Monday 14 June 2010

It's Not Foxconn Stupid, It's The Government...

Sirs

The petition initiated by Lin Thung-hong (林宗弘) and Daniel Yang (楊友仁) and publicized on Monday's front page left me stunned with an astonishing bout of WTF.

Thung-hong and Yang accuse Foxconn of exploiting its workers in China and, in the very same breath, condemn the government in Taipei for offering subsidies and "favourable policies" for them to relocate to Taiwan - along with all of the "associated social problems".

First, exploitation is exactly what every single company worth its' stock value ought to be doing to its workers, i.e. making efficient use of their freely contracted labour to produce goods highly prized - and freely so - by millions of people right across the entire planet.
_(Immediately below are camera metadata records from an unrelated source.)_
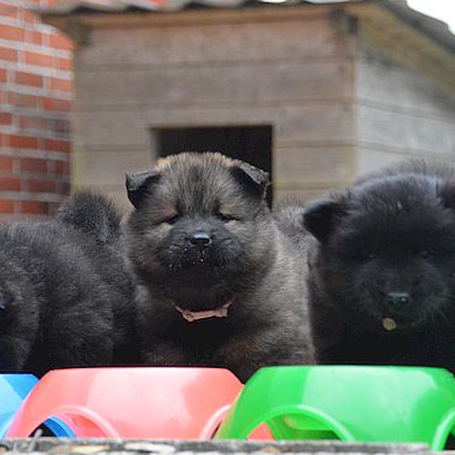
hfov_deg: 10.7
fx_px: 2424
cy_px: 223
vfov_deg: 10.7
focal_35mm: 163
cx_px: 191
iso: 3200
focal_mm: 78
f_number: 5.3
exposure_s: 1/500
Such tremendous exploits are deserving of an exalted place in human history.

Second, Chinese workers are suffering because of the government in Beijing, not because of Foxconn:

Does Foxconn fiddle the currency thus wreaking havoc on market prices?
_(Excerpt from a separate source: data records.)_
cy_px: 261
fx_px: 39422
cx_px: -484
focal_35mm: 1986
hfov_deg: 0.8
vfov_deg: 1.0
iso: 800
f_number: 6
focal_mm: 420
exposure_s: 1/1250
Does Foxconn forcibly prevent Chinese people from creating alternative, trustworthy currencies with which to conduct market exchange?

Does Foxconn apply the threat of imprisonment in order to extract income from the workers in a myriad forms of taxation?

Does Foxconn threaten to imprison them or even kill them and/or their families for expressing pro-freedom views?

Does Foxconn restrict their access to the World Wide Web on pain of imprisonment?

Does Foxconn try to steal their land and wrongfully evict them from their homes?

Third, although Thung-hong and Yang are right to criticize the Ma administration for offering subsidies to Foxconn to relocate back to Taiwan, they do so for entirely wrong-headed reasons. Perhaps they could ask around and find out from whence Foxconn obtained its tainted Chinese subsidies in the first place - and the manner in which these funds were themselves "obtained"...

Sirs, on reading such an astonishing example of moral and economic illiteracy from Thung-hong and Yang, I reflect on the desperate need to cut the number of Universities and Colleges in Taiwan. In waiting for this to happen I can only hope that their students will stand up and walk out of Thung-hong's and Yang's classes if only to save their souls from any further contamination with such obdurate WTF.

Yours freely,
Michael Fagan.

(Sent: Monday 14th June 2010. Published in the Taipei Times Thursday 17th June 2010).